§ Exercise requirements
The answer must be the full data, restated word for word, with no pictures in it.
▼
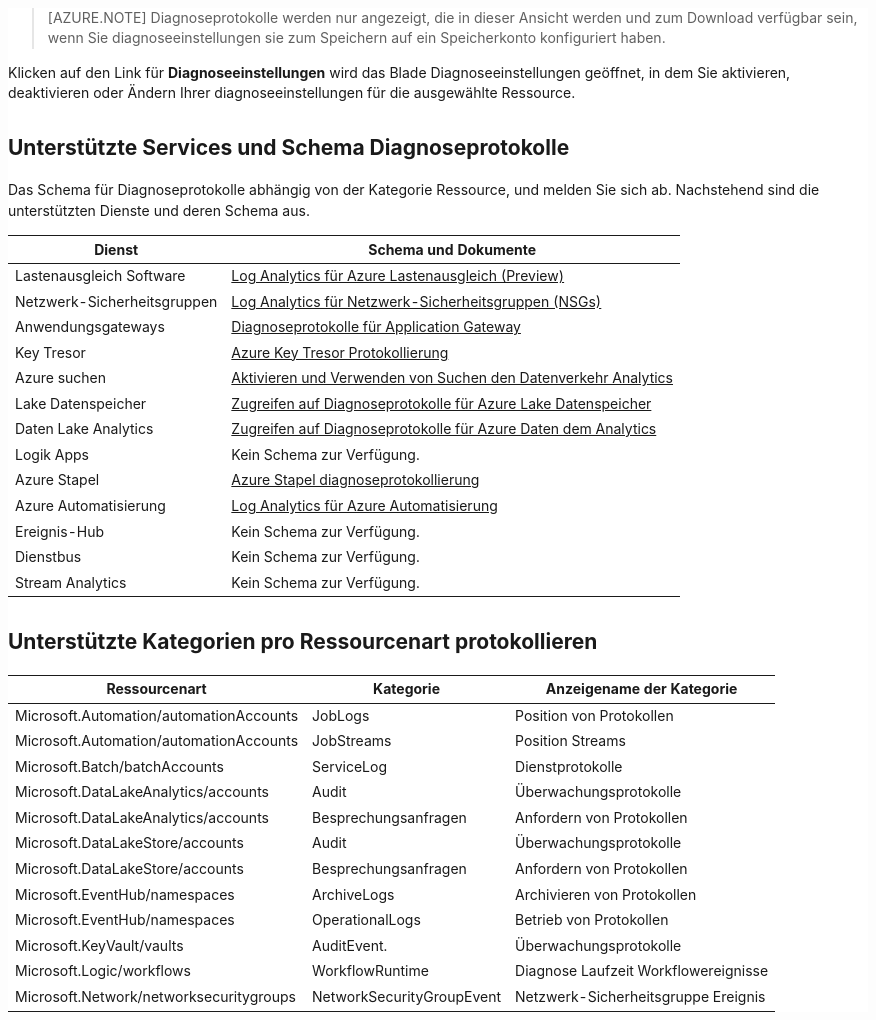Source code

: > [AZURE.NOTE] Diagnoseprotokolle werden nur angezeigt, die in dieser Ansicht werden und zum Download verfügbar sein, wenn Sie diagnoseeinstellungen sie zum Speichern auf ein Speicherkonto konfiguriert haben.

Klicken auf den Link für **Diagnoseeinstellungen** wird das Blade Diagnoseeinstellungen geöffnet, in dem Sie aktivieren, deaktivieren oder Ändern Ihrer diagnoseeinstellungen für die ausgewählte Ressource.

## <a name="supported-services-and-schema-for-diagnostic-logs"></a>Unterstützte Services und Schema Diagnoseprotokolle
Das Schema für Diagnoseprotokolle abhängig von der Kategorie Ressource, und melden Sie sich ab. Nachstehend sind die unterstützten Dienste und deren Schema aus.

| Dienst                       | Schema und Dokumente                                                                                                   |
|-------------------------------|-----------------------------------------------------------------------------------------------------------------|
|    Lastenausgleich Software     |    [Log Analytics für Azure Lastenausgleich (Preview)](../load-balancer/load-balancer-monitor-log.md)             |
|    Netzwerk-Sicherheitsgruppen    |    [Log Analytics für Netzwerk-Sicherheitsgruppen (NSGs)](../virtual-network/virtual-network-nsg-manage-log.md)     |
|    Anwendungsgateways       |    [Diagnoseprotokolle für Application Gateway](../application-gateway/application-gateway-diagnostics.md)     |
|    Key Tresor                  |    [Azure Key Tresor Protokollierung](../key-vault/key-vault-logging.md)                                                 |
|    Azure suchen               |    [Aktivieren und Verwenden von Suchen den Datenverkehr Analytics](../search/search-traffic-analytics.md)                         |
|    Lake Datenspeicher            |    [Zugreifen auf Diagnoseprotokolle für Azure Lake Datenspeicher](../data-lake-store/data-lake-store-diagnostic-logs.md) |
|    Daten Lake Analytics        |    [Zugreifen auf Diagnoseprotokolle für Azure Daten dem Analytics](../data-lake-analytics/data-lake-analytics-diagnostic-logs.md) |
|    Logik Apps                 |    Kein Schema zur Verfügung.                                                                                         |
|    Azure Stapel                |    [Azure Stapel diagnoseprotokollierung](../batch/batch-diagnostics.md)                                              |
|    Azure Automatisierung           |    [Log Analytics für Azure Automatisierung](../automation/automation-manage-send-joblogs-log-analytics.md)          |
|    Ereignis-Hub                  |    Kein Schema zur Verfügung.                                                                                         |
|    Dienstbus                |    Kein Schema zur Verfügung.                                                                                         |
|    Stream Analytics           |    Kein Schema zur Verfügung.                                                                                         |

## <a name="supported-log-categories-per-resource-type"></a>Unterstützte Kategorien pro Ressourcenart protokollieren

|Ressourcenart|Kategorie|Anzeigename der Kategorie|
|---|---|---|
|Microsoft.Automation/automationAccounts|JobLogs|Position von Protokollen|
|Microsoft.Automation/automationAccounts|JobStreams|Position Streams|
|Microsoft.Batch/batchAccounts|ServiceLog|Dienstprotokolle|
|Microsoft.DataLakeAnalytics/accounts|Audit|Überwachungsprotokolle|
|Microsoft.DataLakeAnalytics/accounts|Besprechungsanfragen|Anfordern von Protokollen|
|Microsoft.DataLakeStore/accounts|Audit|Überwachungsprotokolle|
|Microsoft.DataLakeStore/accounts|Besprechungsanfragen|Anfordern von Protokollen|
|Microsoft.EventHub/namespaces|ArchiveLogs|Archivieren von Protokollen|
|Microsoft.EventHub/namespaces|OperationalLogs|Betrieb von Protokollen|
|Microsoft.KeyVault/vaults|AuditEvent.|Überwachungsprotokolle|
|Microsoft.Logic/workflows|WorkflowRuntime|Diagnose Laufzeit Workflowereignisse|
|Microsoft.Network/networksecuritygroups|NetworkSecurityGroupEvent|Netzwerk-Sicherheitsgruppe Ereignis|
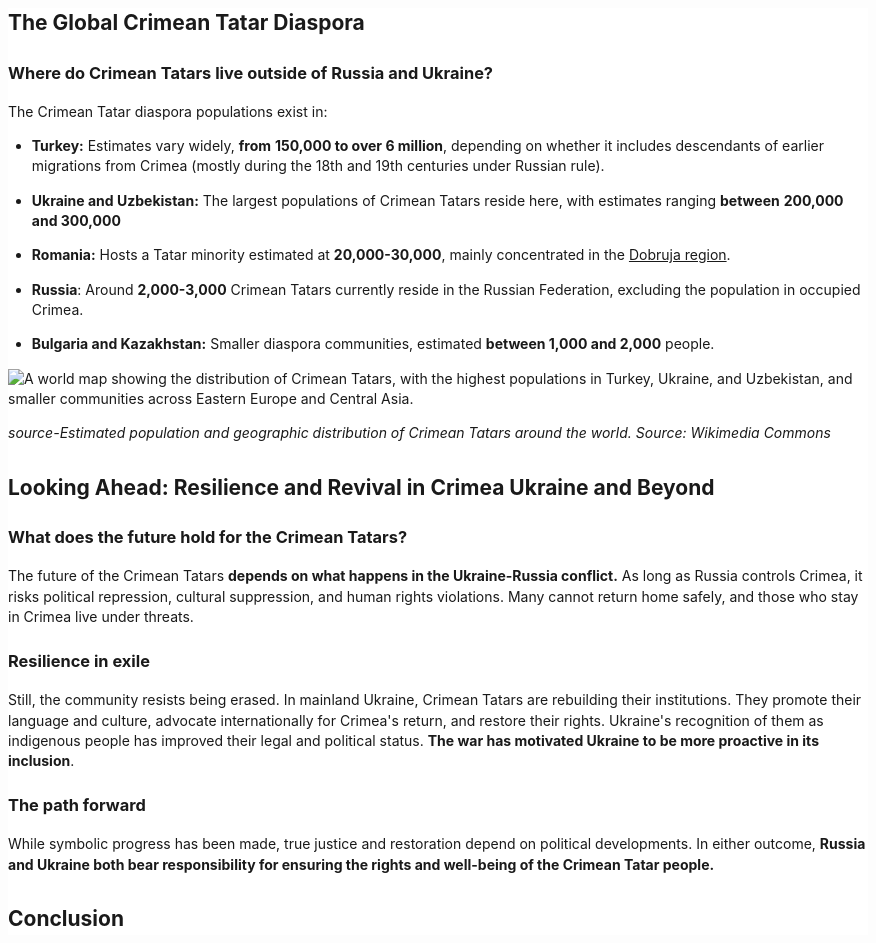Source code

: ## The Global Crimean Tatar Diaspora

### Where do Crimean Tatars live outside of Russia and Ukraine?

The Crimean Tatar diaspora populations exist in:

- **Turkey:** Estimates vary widely, **from** **150,000 to over 6 million**, depending on whether it includes descendants of earlier migrations from Crimea (mostly during the 18th and 19th centuries under Russian rule).

- **Ukraine and Uzbekistan:** The largest populations of Crimean Tatars reside here, with estimates ranging **between** **200,000 and 300,000**

- **Romania:** Hosts a Tatar minority estimated at **20,000-30,000**, mainly concentrated in the [Dobruja region](https://www.britannica.com/place/Dobruja).

- **Russia**: Around **2,000-3,000** Crimean Tatars currently reside in the Russian Federation, excluding the population in occupied Crimea.

- **Bulgaria and Kazakhstan:** Smaller diaspora communities, estimated **between 1,000 and 2,000** people.

![A world map showing the distribution of Crimean Tatars, with the highest populations in Turkey, Ukraine, and Uzbekistan, and smaller communities across Eastern Europe and Central Asia.](/images/crimean-tatar-diaspora-map-M5MD.png)

*source-Estimated population and geographic distribution of Crimean Tatars around the world. Source: Wikimedia Commons*

## Looking Ahead: Resilience and Revival in Crimea Ukraine and Beyond

### What does the future hold for the Crimean Tatars?

The future of the Crimean Tatars **depends on what happens in the Ukraine-Russia conflict.** As long as Russia controls Crimea, it risks political repression, cultural suppression, and human rights violations. Many cannot return home safely, and those who stay in Crimea live under threats.

### Resilience in exile

Still, the community resists being erased. In mainland Ukraine, Crimean Tatars are rebuilding their institutions. They promote their language and culture, advocate internationally for Crimea's return, and restore their rights. Ukraine's recognition of them as indigenous people has improved their legal and political status. **The war has motivated Ukraine to be more proactive in its inclusion**.

### The path forward

While symbolic progress has been made, true justice and restoration depend on political developments. In either outcome, **Russia and Ukraine both bear responsibility for ensuring the rights and well-being of the Crimean Tatar people.**

## Conclusion
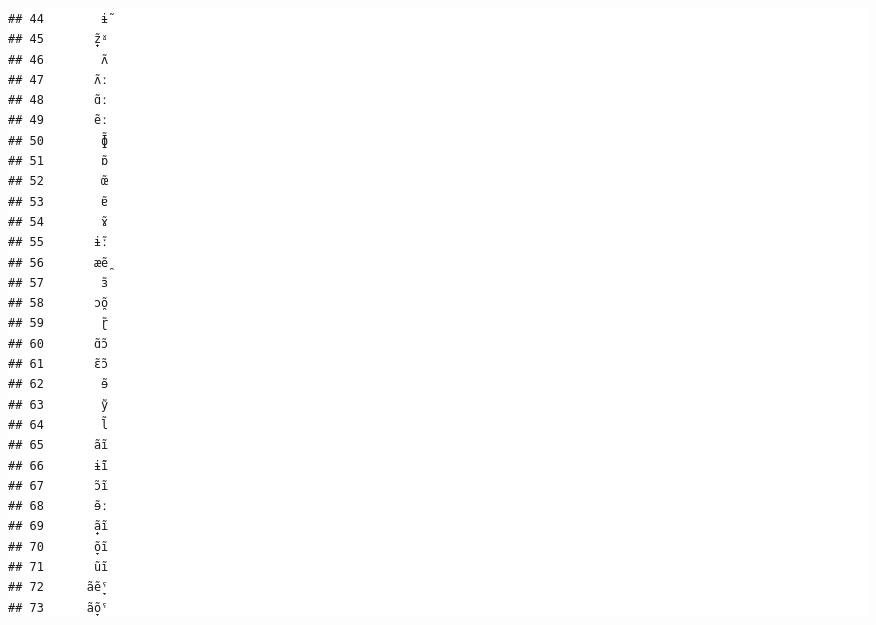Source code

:     ## 44        ɨ̃
    ## 45       z̞̩̃ˠ
    ## 46        ʌ̃
    ## 47       ʌ̃ː
    ## 48       ɑ̃ː
    ## 49       ẽː
    ## 50        ɸ̃
    ## 51        ɒ̃
    ## 52        œ̃
    ## 53        ɐ̃
    ## 54        ɤ̃
    ## 55       ɨ̃ː
    ## 56       æẽ̯
    ## 57        ɜ̃
    ## 58       ɔõ̯
    ## 59        ɽ̃
    ## 60       ɑ̃ɔ̃
    ## 61       ɛ̃ɔ̃
    ## 62        ɘ̃
    ## 63        ỹ
    ## 64        l̃
    ## 65       ãĩ
    ## 66       ɨ̃ĩ
    ## 67       ɔ̃ĩ
    ## 68       ɘ̃ː
    ## 69       ã̟ĩ
    ## 70       õ̞ĩ
    ## 71       ũĩ
    ## 72      ãẽ̞ˤ
    ## 73      ãõ̞ˤ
▲
§ Your response
Source code

: > [AZURE.NOTE] Diagnoseprotokolle werden nur angezeigt, die in dieser Ansicht werden und zum Download verfügbar sein, wenn Sie diagnoseeinstellungen sie zum Speichern auf ein Speicherkonto konfiguriert haben.

Klicken auf den Link für **Diagnoseeinstellungen** wird das Blade Diagnoseeinstellungen geöffnet, in dem Sie aktivieren, deaktivieren oder Ändern Ihrer diagnoseeinstellungen für die ausgewählte Ressource.

## <a name="supported-services-and-schema-for-diagnostic-logs"></a>Unterstützte Services und Schema Diagnoseprotokolle
Das Schema für Diagnoseprotokolle abhängig von der Kategorie Ressource, und melden Sie sich ab. Nachstehend sind die unterstützten Dienste und deren Schema aus.

| Dienst                       | Schema und Dokumente                                                                                                   |
|-------------------------------|-----------------------------------------------------------------------------------------------------------------|
|    Lastenausgleich Software     |    [Log Analytics für Azure Lastenausgleich (Preview)](../load-balancer/load-balancer-monitor-log.md)             |
|    Netzwerk-Sicherheitsgruppen    |    [Log Analytics für Netzwerk-Sicherheitsgruppen (NSGs)](../virtual-network/virtual-network-nsg-manage-log.md)     |
|    Anwendungsgateways       |    [Diagnoseprotokolle für Application Gateway](../application-gateway/application-gateway-diagnostics.md)     |
|    Key Tresor                  |    [Azure Key Tresor Protokollierung](../key-vault/key-vault-logging.md)                                                 |
|    Azure suchen               |    [Aktivieren und Verwenden von Suchen den Datenverkehr Analytics](../search/search-traffic-analytics.md)                         |
|    Lake Datenspeicher            |    [Zugreifen auf Diagnoseprotokolle für Azure Lake Datenspeicher](../data-lake-store/data-lake-store-diagnostic-logs.md) |
|    Daten Lake Analytics        |    [Zugreifen auf Diagnoseprotokolle für Azure Daten dem Analytics](../data-lake-analytics/data-lake-analytics-diagnostic-logs.md) |
|    Logik Apps                 |    Kein Schema zur Verfügung.                                                                                         |
|    Azure Stapel                |    [Azure Stapel diagnoseprotokollierung](../batch/batch-diagnostics.md)                                              |
|    Azure Automatisierung           |    [Log Analytics für Azure Automatisierung](../automation/automation-manage-send-joblogs-log-analytics.md)          |
|    Ereignis-Hub                  |    Kein Schema zur Verfügung.                                                                                         |
|    Dienstbus                |    Kein Schema zur Verfügung.                                                                                         |
|    Stream Analytics           |    Kein Schema zur Verfügung.                                                                                         |

## <a name="supported-log-categories-per-resource-type"></a>Unterstützte Kategorien pro Ressourcenart protokollieren

|Ressourcenart|Kategorie|Anzeigename der Kategorie|
|---|---|---|
|Microsoft.Automation/automationAccounts|JobLogs|Position von Protokollen|
|Microsoft.Automation/automationAccounts|JobStreams|Position Streams|
|Microsoft.Batch/batchAccounts|ServiceLog|Dienstprotokolle|
|Microsoft.DataLakeAnalytics/accounts|Audit|Überwachungsprotokolle|
|Microsoft.DataLakeAnalytics/accounts|Besprechungsanfragen|Anfordern von Protokollen|
|Microsoft.DataLakeStore/accounts|Audit|Überwachungsprotokolle|
|Microsoft.DataLakeStore/accounts|Besprechungsanfragen|Anfordern von Protokollen|
|Microsoft.EventHub/namespaces|ArchiveLogs|Archivieren von Protokollen|
|Microsoft.EventHub/namespaces|OperationalLogs|Betrieb von Protokollen|
|Microsoft.KeyVault/vaults|AuditEvent.|Überwachungsprotokolle|
|Microsoft.Logic/workflows|WorkflowRuntime|Diagnose Laufzeit Workflowereignisse|
|Microsoft.Network/networksecuritygroups|NetworkSecurityGroupEvent|Netzwerk-Sicherheitsgruppe Ereignis|
Source code

: ## The Global Crimean Tatar Diaspora

### Where do Crimean Tatars live outside of Russia and Ukraine?

The Crimean Tatar diaspora populations exist in:

- **Turkey:** Estimates vary widely, **from** **150,000 to over 6 million**, depending on whether it includes descendants of earlier migrations from Crimea (mostly during the 18th and 19th centuries under Russian rule).

- **Ukraine and Uzbekistan:** The largest populations of Crimean Tatars reside here, with estimates ranging **between** **200,000 and 300,000**

- **Romania:** Hosts a Tatar minority estimated at **20,000-30,000**, mainly concentrated in the [Dobruja region](https://www.britannica.com/place/Dobruja).

- **Russia**: Around **2,000-3,000** Crimean Tatars currently reside in the Russian Federation, excluding the population in occupied Crimea.

- **Bulgaria and Kazakhstan:** Smaller diaspora communities, estimated **between 1,000 and 2,000** people.

![A world map showing the distribution of Crimean Tatars, with the highest populations in Turkey, Ukraine, and Uzbekistan, and smaller communities across Eastern Europe and Central Asia.](/images/crimean-tatar-diaspora-map-M5MD.png)

*source-Estimated population and geographic distribution of Crimean Tatars around the world. Source: Wikimedia Commons*

## Looking Ahead: Resilience and Revival in Crimea Ukraine and Beyond

### What does the future hold for the Crimean Tatars?

The future of the Crimean Tatars **depends on what happens in the Ukraine-Russia conflict.** As long as Russia controls Crimea, it risks political repression, cultural suppression, and human rights violations. Many cannot return home safely, and those who stay in Crimea live under threats.

### Resilience in exile

Still, the community resists being erased. In mainland Ukraine, Crimean Tatars are rebuilding their institutions. They promote their language and culture, advocate internationally for Crimea's return, and restore their rights. Ukraine's recognition of them as indigenous people has improved their legal and political status. **The war has motivated Ukraine to be more proactive in its inclusion**.

### The path forward

While symbolic progress has been made, true justice and restoration depend on political developments. In either outcome, **Russia and Ukraine both bear responsibility for ensuring the rights and well-being of the Crimean Tatar people.**

## Conclusion
Source code

:     ## 44        ɨ̃
    ## 45       z̞̩̃ˠ
    ## 46        ʌ̃
    ## 47       ʌ̃ː
    ## 48       ɑ̃ː
    ## 49       ẽː
    ## 50        ɸ̃
    ## 51        ɒ̃
    ## 52        œ̃
    ## 53        ɐ̃
    ## 54        ɤ̃
    ## 55       ɨ̃ː
    ## 56       æẽ̯
    ## 57        ɜ̃
    ## 58       ɔõ̯
    ## 59        ɽ̃
    ## 60       ɑ̃ɔ̃
    ## 61       ɛ̃ɔ̃
    ## 62        ɘ̃
    ## 63        ỹ
    ## 64        l̃
    ## 65       ãĩ
    ## 66       ɨ̃ĩ
    ## 67       ɔ̃ĩ
    ## 68       ɘ̃ː
    ## 69       ã̟ĩ
    ## 70       õ̞ĩ
    ## 71       ũĩ
    ## 72      ãẽ̞ˤ
    ## 73      ãõ̞ˤ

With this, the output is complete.